Sonra balkonuna geçiyoruz. Bedros seviyor konuşmayı, arada gözlüklerinin tepesinden bakıyor dinlediğimizden emin olmak istercesine. Önce hayallerinden bahsediyor, “Oğlum için bir kat yapacaktım daha buraya” diyor. Geniş balkonunda birkaç parçası dökülmüş duvarı gösteriyor. Bir de sevdiği çiçekleri… “Şükür canlarımız sağ” diyor Bedros, gözlerindeki hüzünle. Arkadaşları, dostları, enkaz altında kalan komşuları, köyden çocukları için giden Ermeni aileleri anarak… Elleri durmuyor konuşurken umudu kadar diri ve yine ekliyor, “Mücadele edeceksin hayat sürüyor.”
Mayıs portakallarından koparıyor, olmamış… Onları koklarken “Mayısta gelirseniz daha güzel olur” diyor Bedros.
…Geçtiğimiz gün İzmir’de bir İZBAN yolculuğunda arkadaş sohbetinde İskenderun, Hatay, Samandağ hakkında konuşurken karşımızda oturan bir amca “Ya işte biz oralardan geldik” diyerek söze girdi. Önce şaşırıyoruz bizi duymasına, ama epey dinlemiş belli ki şöyle devam ediyor: “Hep yalan o haberlerde çıkanlar. 3 gün kimse yoktu. Bisküvi bile veren olmadı. Şimdi DSİ’de kalıyoruz. Şükür, koşullar çok iyi.”
Gözleri doluyor… Oy kullanmak için gittiklerinde gördüğü manzarayı aktarıyor amca, “Hâlâ kaldırılmayan enkazlar var kızım, hâlâ…” diyor.
“Hayat geçiyor” diyor amca. Bedros aklıma geliyor. Akıp geçen hayatta tüm umuduyla 112 gündür “mücadele etmeden olmaz” diyen tarafın karşısında; “Hâlâ çadıra ihtiyaç var” diyenlere karşı kulağını gözünü kapatanlar var. Ancak biliyoruz ki o gözünü kulağını kapatanlara karşı bu topraklar, “Mücadele etmeden olmaz” diyenlerle mayıs portakalı ağacı gibi çiçeklenecek.

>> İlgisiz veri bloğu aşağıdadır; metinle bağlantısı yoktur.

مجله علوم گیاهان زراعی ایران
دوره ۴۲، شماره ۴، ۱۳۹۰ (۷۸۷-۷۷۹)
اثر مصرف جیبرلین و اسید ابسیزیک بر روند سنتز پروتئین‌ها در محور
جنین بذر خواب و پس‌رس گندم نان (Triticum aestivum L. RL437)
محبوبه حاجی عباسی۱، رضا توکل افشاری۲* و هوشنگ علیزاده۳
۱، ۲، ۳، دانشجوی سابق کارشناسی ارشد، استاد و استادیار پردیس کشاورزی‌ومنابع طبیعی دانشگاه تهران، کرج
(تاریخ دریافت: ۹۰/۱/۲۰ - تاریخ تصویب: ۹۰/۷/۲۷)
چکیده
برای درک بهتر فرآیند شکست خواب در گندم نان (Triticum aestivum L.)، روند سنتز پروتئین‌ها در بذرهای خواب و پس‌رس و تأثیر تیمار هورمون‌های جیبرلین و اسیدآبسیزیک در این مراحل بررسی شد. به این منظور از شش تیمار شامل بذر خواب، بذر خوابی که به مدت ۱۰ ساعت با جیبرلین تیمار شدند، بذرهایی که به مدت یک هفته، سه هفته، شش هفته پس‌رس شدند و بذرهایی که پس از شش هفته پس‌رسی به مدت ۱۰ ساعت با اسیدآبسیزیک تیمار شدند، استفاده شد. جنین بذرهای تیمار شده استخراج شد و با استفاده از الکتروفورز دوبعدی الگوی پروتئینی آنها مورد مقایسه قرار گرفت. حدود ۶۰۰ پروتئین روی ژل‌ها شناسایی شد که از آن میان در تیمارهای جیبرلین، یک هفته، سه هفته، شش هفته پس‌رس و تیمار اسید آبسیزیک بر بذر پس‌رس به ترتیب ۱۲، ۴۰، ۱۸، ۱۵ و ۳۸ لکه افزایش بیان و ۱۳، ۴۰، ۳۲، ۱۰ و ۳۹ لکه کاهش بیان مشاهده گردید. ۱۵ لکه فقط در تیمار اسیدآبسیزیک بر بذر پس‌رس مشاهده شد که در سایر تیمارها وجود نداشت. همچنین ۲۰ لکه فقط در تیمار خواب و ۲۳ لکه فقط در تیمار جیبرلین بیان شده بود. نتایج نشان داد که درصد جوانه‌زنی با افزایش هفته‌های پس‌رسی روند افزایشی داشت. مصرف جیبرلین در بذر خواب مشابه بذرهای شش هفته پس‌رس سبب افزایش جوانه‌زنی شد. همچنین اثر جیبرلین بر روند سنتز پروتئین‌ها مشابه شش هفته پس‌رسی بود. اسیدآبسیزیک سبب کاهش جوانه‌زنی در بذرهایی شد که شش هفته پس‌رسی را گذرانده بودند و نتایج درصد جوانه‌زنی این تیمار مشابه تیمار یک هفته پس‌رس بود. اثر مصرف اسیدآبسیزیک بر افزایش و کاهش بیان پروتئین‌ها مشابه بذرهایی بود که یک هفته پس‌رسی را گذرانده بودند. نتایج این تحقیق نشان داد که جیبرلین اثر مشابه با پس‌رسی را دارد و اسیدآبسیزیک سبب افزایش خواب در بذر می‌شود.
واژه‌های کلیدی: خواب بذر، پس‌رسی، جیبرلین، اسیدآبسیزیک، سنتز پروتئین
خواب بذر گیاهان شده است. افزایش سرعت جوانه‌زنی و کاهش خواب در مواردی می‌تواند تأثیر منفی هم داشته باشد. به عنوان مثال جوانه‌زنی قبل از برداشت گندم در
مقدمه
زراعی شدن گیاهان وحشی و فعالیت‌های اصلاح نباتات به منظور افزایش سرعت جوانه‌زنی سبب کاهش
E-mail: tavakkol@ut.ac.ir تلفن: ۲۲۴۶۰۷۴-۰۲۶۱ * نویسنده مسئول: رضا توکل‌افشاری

*Vakıflı köyünde Musa Dağlıların tarihi de uzundur, giderseniz köyün girişindeki o kahvede muhakkak anlatacak birini görürsünüz. Bir de Franz Werfel’in “Musa Dağ’da Kırk Gün” kitabı ile Serdar Korucu’nun 2018-2019 yılları arasında Türkiye, Ermenistan, Lübnan ve Fransa’da 1939’da Ermenilerin Musa Dağ’dan ayrılmalarına tanık olan Musa Dağlılarla yaptığı röportajlardan oluşan “Ahalinin Gidişi” kitabına ulaşabilirsiniz.